[EXERCISE DIRECTIONS]
If a line in the records contains the string "МОБУ", show that line.

Dataset entries:
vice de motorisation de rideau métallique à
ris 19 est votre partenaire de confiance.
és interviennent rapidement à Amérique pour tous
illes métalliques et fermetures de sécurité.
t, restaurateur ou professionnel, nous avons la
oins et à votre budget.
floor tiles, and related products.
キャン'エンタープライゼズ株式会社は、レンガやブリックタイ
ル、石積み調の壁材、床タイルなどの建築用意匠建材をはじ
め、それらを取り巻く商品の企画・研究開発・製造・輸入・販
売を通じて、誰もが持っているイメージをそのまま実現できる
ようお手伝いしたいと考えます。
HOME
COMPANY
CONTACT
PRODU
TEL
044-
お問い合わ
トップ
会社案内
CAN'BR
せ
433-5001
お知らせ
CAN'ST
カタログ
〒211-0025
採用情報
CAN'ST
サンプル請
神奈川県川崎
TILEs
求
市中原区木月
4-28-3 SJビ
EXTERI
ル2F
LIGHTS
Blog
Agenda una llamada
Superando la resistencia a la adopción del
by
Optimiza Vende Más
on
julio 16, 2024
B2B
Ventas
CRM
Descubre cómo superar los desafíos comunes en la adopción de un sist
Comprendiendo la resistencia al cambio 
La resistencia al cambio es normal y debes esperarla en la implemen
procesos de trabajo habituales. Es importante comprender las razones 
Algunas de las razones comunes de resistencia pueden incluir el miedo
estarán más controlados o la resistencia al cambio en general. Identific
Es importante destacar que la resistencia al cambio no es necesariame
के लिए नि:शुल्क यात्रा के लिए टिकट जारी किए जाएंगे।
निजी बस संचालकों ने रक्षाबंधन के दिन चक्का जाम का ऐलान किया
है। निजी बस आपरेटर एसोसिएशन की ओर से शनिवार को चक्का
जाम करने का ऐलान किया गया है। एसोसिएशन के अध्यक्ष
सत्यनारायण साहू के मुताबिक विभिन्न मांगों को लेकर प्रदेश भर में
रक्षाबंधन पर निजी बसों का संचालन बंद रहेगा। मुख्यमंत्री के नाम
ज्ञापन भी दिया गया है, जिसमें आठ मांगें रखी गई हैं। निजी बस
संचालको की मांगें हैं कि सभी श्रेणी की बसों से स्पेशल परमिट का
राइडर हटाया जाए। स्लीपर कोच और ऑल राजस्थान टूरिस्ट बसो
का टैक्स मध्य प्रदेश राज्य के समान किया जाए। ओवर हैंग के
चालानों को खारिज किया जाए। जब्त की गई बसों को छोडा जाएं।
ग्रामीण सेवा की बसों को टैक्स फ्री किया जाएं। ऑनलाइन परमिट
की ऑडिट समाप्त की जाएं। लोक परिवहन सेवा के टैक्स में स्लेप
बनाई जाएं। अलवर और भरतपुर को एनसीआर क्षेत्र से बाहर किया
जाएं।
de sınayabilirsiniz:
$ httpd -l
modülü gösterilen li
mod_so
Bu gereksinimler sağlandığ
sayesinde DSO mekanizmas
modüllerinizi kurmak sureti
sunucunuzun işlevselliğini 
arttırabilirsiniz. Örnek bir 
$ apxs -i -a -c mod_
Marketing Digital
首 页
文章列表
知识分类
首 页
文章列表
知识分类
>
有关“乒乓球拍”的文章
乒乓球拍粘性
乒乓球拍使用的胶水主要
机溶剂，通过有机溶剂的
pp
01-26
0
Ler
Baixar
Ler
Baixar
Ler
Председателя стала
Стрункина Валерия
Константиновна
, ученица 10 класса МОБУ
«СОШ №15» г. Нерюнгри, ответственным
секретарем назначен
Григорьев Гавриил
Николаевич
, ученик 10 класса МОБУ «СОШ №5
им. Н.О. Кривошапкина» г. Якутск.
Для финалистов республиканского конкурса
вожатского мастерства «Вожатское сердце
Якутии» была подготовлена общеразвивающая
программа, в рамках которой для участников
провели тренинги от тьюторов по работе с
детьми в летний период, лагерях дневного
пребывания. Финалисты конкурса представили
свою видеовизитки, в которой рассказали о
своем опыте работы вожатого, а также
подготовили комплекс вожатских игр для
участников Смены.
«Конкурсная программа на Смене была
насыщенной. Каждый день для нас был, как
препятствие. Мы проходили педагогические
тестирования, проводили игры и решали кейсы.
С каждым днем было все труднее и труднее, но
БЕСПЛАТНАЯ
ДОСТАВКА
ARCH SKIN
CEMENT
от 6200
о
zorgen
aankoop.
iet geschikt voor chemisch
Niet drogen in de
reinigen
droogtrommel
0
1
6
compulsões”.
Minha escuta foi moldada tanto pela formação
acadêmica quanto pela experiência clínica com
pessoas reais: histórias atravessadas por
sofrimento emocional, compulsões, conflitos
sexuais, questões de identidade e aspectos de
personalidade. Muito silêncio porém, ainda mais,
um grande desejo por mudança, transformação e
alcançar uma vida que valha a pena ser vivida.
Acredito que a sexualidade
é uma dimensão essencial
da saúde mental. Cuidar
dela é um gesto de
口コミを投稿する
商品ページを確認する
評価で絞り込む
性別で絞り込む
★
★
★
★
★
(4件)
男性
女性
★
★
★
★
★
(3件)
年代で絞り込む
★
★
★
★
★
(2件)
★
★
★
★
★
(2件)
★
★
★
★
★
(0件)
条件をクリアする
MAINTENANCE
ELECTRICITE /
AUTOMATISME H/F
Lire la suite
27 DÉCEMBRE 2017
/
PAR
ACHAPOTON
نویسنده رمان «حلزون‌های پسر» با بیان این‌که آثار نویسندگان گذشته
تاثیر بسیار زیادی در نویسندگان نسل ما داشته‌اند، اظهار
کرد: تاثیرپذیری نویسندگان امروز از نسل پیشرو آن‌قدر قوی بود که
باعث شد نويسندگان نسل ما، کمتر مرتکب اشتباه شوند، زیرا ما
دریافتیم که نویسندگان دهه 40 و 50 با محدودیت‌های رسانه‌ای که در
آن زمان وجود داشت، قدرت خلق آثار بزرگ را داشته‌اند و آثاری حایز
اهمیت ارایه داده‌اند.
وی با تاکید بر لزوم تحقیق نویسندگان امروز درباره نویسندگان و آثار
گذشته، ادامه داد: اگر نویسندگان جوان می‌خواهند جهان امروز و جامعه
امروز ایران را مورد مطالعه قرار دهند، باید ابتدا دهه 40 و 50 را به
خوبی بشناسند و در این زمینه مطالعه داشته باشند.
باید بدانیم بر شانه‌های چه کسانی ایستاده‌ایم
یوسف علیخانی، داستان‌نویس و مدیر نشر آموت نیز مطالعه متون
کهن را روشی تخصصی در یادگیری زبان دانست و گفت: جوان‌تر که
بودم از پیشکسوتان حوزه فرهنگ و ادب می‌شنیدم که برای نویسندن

[WRITTEN SOLUTION]
, ученица 10 класса МОБУ
, ученик 10 класса МОБУ «СОШ №5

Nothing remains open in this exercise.